====== DATA SUPPLIED
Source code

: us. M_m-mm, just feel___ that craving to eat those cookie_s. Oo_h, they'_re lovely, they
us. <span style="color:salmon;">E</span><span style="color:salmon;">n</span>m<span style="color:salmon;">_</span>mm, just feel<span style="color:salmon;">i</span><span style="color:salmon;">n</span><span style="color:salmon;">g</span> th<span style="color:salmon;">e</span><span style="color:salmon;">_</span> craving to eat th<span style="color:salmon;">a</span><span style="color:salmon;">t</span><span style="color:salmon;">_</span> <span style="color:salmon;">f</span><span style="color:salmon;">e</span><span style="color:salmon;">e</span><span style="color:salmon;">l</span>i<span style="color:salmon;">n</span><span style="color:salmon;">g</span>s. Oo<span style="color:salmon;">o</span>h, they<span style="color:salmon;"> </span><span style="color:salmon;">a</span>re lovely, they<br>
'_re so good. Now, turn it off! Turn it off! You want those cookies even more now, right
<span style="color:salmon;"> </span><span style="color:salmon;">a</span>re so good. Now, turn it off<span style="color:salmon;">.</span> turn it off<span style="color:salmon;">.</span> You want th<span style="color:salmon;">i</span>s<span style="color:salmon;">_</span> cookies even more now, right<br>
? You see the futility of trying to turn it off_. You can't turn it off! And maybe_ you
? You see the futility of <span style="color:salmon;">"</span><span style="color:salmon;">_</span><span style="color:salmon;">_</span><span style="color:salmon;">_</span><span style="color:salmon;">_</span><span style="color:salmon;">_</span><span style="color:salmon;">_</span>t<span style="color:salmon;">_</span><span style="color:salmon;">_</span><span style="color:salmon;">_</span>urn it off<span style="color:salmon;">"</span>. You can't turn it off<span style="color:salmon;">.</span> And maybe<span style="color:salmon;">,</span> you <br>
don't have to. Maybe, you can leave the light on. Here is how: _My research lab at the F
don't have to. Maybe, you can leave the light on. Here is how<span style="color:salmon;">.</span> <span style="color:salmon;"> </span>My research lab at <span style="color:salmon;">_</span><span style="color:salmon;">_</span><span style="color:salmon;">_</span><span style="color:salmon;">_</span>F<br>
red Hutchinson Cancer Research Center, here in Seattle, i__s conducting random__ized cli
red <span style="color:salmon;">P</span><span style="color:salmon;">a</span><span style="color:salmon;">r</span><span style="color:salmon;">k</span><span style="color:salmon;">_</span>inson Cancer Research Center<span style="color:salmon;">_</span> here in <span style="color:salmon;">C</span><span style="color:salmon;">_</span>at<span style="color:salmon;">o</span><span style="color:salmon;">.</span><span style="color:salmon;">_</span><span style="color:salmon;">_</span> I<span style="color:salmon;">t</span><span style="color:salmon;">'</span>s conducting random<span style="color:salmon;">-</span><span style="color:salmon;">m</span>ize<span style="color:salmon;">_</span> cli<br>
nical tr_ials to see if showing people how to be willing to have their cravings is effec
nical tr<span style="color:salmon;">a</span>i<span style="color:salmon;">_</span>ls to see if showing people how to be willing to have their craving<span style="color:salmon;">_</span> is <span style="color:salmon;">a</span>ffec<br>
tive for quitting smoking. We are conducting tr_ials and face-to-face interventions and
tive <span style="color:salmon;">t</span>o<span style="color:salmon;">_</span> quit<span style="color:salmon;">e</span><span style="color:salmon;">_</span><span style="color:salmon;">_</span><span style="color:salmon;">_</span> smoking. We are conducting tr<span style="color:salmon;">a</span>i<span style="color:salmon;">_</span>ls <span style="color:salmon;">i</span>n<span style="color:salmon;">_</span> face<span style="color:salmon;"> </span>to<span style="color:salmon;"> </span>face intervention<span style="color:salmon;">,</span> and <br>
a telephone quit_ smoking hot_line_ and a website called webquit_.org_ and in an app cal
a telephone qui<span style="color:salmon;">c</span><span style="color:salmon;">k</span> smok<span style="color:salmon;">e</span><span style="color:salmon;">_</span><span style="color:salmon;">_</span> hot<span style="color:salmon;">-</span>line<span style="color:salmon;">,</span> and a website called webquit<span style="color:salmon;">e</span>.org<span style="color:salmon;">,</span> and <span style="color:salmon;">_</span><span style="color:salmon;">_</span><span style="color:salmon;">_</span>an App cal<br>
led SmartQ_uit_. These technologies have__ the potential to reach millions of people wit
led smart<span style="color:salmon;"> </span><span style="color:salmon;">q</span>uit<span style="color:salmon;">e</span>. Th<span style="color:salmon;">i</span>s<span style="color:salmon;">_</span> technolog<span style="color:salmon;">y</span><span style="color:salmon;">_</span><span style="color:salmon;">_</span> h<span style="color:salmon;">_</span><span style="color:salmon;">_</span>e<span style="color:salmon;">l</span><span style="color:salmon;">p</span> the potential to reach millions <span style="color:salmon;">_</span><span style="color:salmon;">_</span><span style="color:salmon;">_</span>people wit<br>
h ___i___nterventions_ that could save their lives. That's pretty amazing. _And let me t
============
====== DATA SUPPLIED
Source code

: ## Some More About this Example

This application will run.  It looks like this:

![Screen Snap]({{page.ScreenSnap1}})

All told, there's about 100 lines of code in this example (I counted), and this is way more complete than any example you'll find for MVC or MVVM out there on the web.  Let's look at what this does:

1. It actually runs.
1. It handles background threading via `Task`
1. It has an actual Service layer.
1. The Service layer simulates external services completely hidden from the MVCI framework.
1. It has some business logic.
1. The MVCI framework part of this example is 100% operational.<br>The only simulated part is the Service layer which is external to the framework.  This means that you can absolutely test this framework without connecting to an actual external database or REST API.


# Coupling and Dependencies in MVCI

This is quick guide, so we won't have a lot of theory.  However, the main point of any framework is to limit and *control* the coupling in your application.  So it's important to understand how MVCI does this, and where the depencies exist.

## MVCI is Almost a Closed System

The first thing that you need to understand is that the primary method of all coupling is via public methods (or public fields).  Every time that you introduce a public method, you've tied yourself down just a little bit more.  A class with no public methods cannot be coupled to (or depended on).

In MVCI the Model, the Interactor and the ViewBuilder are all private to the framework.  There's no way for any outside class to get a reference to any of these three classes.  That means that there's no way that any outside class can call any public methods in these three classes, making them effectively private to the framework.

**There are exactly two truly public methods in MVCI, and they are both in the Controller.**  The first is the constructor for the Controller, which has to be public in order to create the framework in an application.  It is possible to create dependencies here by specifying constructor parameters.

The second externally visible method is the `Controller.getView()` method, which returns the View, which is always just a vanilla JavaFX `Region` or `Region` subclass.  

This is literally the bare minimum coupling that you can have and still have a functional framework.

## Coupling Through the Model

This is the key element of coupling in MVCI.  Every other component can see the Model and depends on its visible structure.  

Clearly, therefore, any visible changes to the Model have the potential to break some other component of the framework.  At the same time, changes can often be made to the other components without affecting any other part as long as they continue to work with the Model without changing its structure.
============
====== DATA SUPPLIED
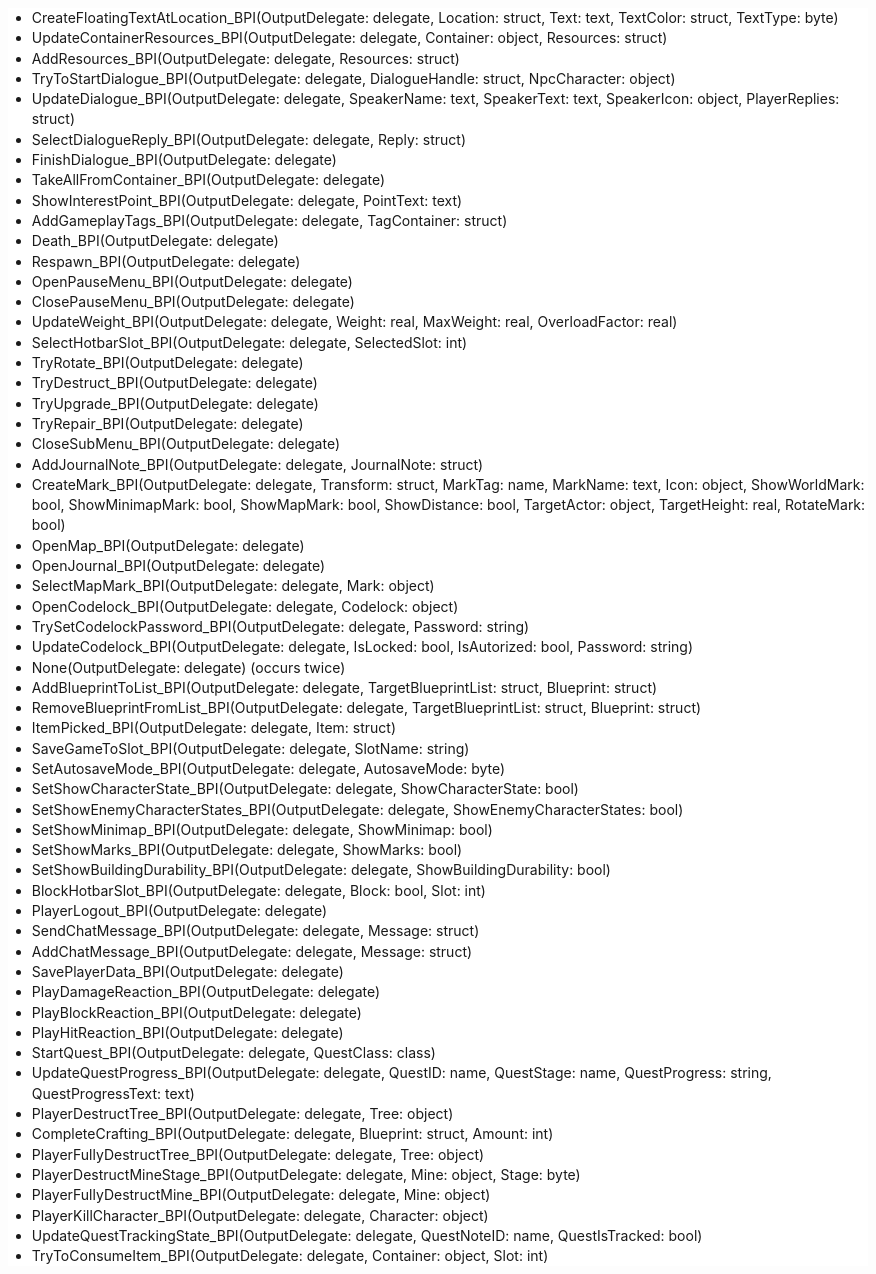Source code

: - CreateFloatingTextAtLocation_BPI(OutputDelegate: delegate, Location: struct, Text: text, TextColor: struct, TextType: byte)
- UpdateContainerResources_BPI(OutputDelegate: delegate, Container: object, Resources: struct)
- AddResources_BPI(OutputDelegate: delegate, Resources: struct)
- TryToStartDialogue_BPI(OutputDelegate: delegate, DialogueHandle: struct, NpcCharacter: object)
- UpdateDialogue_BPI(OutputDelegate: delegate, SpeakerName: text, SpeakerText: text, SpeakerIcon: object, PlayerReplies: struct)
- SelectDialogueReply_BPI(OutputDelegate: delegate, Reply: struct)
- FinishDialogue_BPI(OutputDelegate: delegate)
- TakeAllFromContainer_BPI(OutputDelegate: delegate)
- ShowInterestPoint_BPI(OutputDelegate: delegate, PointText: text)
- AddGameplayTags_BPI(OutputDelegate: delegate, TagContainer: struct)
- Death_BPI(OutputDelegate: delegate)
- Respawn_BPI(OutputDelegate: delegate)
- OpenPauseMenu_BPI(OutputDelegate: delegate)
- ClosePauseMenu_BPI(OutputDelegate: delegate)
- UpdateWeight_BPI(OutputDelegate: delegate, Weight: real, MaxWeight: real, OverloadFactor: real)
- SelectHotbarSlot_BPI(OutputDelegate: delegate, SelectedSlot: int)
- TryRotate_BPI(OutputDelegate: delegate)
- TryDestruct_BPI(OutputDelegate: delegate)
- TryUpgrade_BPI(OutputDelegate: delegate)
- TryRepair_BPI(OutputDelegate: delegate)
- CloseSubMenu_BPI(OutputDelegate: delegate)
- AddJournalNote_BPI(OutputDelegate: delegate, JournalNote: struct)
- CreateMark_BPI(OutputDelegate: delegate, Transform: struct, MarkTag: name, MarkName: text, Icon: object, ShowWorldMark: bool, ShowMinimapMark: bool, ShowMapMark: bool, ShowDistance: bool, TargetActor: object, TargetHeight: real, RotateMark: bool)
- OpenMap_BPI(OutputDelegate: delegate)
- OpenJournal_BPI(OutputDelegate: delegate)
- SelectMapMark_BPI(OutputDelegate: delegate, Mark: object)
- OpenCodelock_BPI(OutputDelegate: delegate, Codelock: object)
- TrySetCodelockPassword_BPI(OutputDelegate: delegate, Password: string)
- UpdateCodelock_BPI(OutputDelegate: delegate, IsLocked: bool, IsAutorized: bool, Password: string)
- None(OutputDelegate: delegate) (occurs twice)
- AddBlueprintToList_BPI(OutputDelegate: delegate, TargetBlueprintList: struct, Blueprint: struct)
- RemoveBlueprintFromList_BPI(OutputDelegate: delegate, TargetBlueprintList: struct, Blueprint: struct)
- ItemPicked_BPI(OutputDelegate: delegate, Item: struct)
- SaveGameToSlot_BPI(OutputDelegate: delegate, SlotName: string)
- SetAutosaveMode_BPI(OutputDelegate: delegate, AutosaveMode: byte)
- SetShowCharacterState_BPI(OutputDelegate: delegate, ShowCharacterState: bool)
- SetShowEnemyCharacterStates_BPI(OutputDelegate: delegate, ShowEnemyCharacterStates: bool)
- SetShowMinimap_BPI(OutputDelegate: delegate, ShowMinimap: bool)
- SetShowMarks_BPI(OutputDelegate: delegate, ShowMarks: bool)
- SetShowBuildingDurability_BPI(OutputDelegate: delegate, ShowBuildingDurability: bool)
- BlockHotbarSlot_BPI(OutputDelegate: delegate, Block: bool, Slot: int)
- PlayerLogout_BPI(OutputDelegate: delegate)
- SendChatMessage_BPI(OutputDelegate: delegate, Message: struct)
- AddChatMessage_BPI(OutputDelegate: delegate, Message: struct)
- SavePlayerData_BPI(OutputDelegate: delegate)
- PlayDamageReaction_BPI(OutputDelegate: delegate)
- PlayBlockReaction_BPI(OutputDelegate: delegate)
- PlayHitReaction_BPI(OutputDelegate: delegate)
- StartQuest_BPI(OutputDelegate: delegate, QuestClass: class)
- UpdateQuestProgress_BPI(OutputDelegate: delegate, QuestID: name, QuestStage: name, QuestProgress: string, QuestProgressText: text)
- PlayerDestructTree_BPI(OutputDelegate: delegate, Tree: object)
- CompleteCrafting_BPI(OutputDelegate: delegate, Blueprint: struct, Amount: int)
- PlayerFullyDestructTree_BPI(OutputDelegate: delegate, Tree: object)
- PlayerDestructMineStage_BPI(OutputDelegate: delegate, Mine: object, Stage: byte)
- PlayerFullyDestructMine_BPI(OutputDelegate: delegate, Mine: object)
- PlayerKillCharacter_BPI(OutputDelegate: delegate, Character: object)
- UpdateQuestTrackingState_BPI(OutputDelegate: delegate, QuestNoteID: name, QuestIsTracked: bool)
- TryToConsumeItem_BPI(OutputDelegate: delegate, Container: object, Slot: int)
============
From the line containing "## MVCI is Almost a Closed System" down to the line containing "Clearly, therefore, any" in the material above, reproduce every line exactly, including the two end lines.

## MVCI is Almost a Closed System

The first thing that you need to understand is that the primary method of all coupling is via public methods (or public fields).  Every time that you introduce a public method, you've tied yourself down just a little bit more.  A class with no public methods cannot be coupled to (or depended on).

In MVCI the Model, the Interactor and the ViewBuilder are all private to the framework.  There's no way for any outside class to get a reference to any of these three classes.  That means that there's no way that any outside class can call any public methods in these three classes, making them effectively private to the framework.

**There are exactly two truly public methods in MVCI, and they are both in the Controller.**  The first is the constructor for the Controller, which has to be public in order to create the framework in an application.  It is possible to create dependencies here by specifying constructor parameters.

The second externally visible method is the `Controller.getView()` method, which returns the View, which is always just a vanilla JavaFX `Region` or `Region` subclass.  

This is literally the bare minimum coupling that you can have and still have a functional framework.

## Coupling Through the Model

This is the key element of coupling in MVCI.  Every other component can see the Model and depends on its visible structure.  

Clearly, therefore, any visible changes to the Model have the potential to break some other component of the framework.  At the same time, changes can often be made to the other components without affecting any other part as long as they continue to work with the Model without changing its structure.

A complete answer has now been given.